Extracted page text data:

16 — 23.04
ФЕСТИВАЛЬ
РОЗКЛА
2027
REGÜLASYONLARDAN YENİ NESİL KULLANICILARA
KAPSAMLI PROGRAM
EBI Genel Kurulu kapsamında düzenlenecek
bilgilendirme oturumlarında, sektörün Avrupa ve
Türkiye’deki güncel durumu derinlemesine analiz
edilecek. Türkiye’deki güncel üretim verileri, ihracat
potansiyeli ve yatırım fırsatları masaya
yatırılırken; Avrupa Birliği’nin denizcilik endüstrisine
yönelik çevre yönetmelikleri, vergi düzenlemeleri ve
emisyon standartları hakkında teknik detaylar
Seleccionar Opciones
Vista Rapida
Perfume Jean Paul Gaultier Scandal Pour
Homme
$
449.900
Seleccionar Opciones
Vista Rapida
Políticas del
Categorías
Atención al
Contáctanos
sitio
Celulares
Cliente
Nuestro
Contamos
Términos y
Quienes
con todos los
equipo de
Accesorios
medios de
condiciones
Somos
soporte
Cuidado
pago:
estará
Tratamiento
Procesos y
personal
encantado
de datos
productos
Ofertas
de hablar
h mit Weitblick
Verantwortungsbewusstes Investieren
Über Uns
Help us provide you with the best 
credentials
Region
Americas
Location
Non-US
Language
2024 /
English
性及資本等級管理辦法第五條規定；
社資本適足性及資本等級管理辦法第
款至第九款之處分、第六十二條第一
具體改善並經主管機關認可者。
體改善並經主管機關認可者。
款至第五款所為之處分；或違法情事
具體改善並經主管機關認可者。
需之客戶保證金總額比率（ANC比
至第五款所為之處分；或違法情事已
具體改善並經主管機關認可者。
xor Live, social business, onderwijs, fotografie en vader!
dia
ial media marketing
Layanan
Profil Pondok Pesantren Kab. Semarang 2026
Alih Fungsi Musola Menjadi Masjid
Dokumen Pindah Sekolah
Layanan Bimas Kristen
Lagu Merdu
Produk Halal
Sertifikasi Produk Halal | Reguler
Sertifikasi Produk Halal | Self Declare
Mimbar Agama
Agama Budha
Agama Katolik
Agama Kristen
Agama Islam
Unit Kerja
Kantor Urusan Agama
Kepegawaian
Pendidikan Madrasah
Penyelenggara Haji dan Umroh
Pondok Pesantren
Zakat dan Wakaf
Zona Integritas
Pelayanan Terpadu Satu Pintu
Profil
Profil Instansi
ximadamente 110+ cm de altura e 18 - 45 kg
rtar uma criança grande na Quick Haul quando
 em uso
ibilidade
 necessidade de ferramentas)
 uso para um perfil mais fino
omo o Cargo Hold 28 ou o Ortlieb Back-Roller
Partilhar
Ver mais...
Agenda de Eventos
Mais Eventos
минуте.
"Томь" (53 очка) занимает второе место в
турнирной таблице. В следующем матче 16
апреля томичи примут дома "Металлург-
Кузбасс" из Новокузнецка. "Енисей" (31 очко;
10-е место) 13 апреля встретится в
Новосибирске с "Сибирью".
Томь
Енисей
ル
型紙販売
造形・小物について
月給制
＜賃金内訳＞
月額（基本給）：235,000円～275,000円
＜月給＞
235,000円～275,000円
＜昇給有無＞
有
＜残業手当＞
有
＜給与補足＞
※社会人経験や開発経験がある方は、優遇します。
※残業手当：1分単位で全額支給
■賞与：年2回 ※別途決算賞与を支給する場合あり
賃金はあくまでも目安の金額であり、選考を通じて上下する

**WORK ITEM**.
Update the data from its first line through the line containing "Türkiye’deki güncel durumu", replacing "oturumlarında" with "toplantılarında" and leaving everything else unchanged.

**EXERCISE RESPONSE**.
16 — 23.04
ФЕСТИВАЛЬ
РОЗКЛА
2027
REGÜLASYONLARDAN YENİ NESİL KULLANICILARA
KAPSAMLI PROGRAM
EBI Genel Kurulu kapsamında düzenlenecek
bilgilendirme toplantılarında, sektörün Avrupa ve
Türkiye’deki güncel durumu derinlemesine analiz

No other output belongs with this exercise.